Roxanne: It’s very difficult to be a nurse and a healthcare provider. We work in an institution which is short staffed and we always have lots of patients coming in, the turnout is great. We’re the main hospital on the island so you can imagine. Sometimes it can be difficult because I mean we all come from our individual homes and we all have our individual problems, not to say that we should pass it out on the patients but we are all humans. It is really hard to be a care provider especially when you have a lot of patients to care for, it might seem that the nurses are being a little difficult to the person in need of care.

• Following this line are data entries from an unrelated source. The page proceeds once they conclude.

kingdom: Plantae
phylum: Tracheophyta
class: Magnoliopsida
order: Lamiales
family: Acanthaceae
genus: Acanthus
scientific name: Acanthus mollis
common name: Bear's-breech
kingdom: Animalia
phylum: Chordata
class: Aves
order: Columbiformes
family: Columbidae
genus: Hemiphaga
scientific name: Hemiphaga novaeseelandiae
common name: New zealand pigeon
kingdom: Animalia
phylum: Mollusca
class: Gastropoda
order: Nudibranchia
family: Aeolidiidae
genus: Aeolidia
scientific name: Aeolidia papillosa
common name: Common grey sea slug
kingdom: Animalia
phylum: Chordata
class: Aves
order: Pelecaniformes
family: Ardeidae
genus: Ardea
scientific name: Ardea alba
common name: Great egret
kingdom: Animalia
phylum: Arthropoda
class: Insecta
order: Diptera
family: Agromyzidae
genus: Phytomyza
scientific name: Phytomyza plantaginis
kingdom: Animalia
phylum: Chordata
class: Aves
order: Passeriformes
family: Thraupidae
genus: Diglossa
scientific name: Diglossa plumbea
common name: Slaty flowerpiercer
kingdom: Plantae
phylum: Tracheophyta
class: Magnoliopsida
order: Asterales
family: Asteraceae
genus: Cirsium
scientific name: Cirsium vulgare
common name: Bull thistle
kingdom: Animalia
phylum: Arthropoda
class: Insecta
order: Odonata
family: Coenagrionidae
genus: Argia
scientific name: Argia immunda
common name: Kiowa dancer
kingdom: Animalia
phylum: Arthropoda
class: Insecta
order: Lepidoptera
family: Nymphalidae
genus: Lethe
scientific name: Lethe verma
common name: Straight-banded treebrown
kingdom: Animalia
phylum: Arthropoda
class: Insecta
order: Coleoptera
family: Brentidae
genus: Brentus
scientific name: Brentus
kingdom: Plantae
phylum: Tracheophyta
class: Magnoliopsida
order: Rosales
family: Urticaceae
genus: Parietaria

Because, as an outsider, you will see that you only have your mother or your child in need of care, but then the nurse is seeing that she has eight or ten patients waiting. So it’s more difficult for the nurses and sometimes, some people might think that they don’t work hard enough but they do work really hard and I think sometimes that they don’t get the credit they deserve. I mean, you can’t please everybody all the time so you just do your best and everybody is trying their best with the resources that they have.
The VOICE: To anybody considering a career in Paediatrics, what advice would you give to them?
Roxanne: Anybody who wants to do paediatrics from their heart, whether it’s a nurse or doctor, I think you should go for it whole-heartedly. They shouldn’t be deterred by any negativity. It’s a really enjoyable line of work to be in. the children give you motivation every day and whilst it can be difficult at times, as long as your heart is in it, it wouldn’t be as hard as you would think. Anybody young or old could do it because as you’ve probably seen before, sometimes people enter the medical profession in their 40s and 50s. We live in a time where you don’t have to be young to go to school so as long as it’s a passion of yours, I say go for it.